Keypoint text descriptions

++++++++++

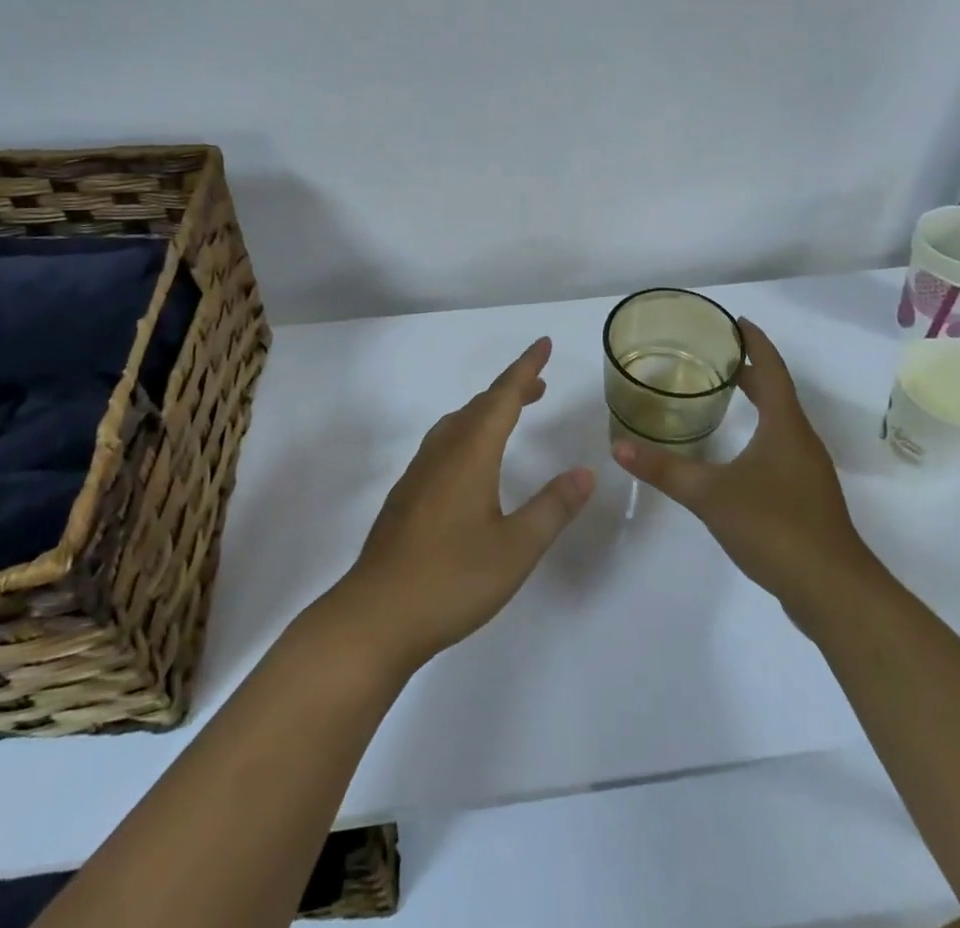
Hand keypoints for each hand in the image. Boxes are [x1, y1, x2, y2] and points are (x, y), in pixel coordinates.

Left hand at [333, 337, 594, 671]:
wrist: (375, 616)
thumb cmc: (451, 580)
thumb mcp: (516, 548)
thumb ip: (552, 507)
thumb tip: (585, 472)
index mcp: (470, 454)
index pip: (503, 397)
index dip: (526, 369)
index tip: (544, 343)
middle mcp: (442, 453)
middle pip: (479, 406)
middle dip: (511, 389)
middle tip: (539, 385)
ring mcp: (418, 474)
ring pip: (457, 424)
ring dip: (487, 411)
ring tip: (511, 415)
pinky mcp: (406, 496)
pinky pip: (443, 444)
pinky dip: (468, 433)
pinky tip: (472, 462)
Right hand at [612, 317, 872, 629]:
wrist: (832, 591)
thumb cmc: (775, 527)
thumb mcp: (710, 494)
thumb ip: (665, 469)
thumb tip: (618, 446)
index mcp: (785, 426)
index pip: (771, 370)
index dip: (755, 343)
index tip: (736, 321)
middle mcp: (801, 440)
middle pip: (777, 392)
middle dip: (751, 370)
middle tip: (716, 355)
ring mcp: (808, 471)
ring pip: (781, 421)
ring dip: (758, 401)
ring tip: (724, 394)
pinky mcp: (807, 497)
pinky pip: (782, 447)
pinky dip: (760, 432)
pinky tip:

++++++++++

Reproduce, character for character, only the lines of the preceding data that start at the line with "thumb tip: (585, 472)" and end at the line with "ring dip: (758, 401)", both included.

thumb tip: (585, 472)
index mcp: (470, 454)
index pip: (503, 397)
index dip: (526, 369)
index tip: (544, 343)
middle mcp: (442, 453)
middle pip: (479, 406)
middle dip: (511, 389)
middle tip: (539, 385)
ring mcp: (418, 474)
ring pip: (457, 424)
ring dip: (487, 411)
ring tip: (511, 415)
pinky mcp: (406, 496)
pinky pip: (443, 444)
pinky dip: (468, 433)
pinky tip: (472, 462)
Right hand at [612, 317, 872, 629]:
wrist: (832, 591)
thumb cmc: (775, 527)
thumb mcp: (710, 494)
thumb ip: (665, 469)
thumb tip: (618, 446)
index mcp: (785, 426)
index pip: (771, 370)
index dip: (755, 343)
index tip: (736, 321)
middle mcp: (801, 440)
middle pip: (777, 392)
middle dip: (751, 370)
middle tip: (716, 355)
ring mcp: (808, 471)
ring pip: (781, 421)
ring dip: (758, 401)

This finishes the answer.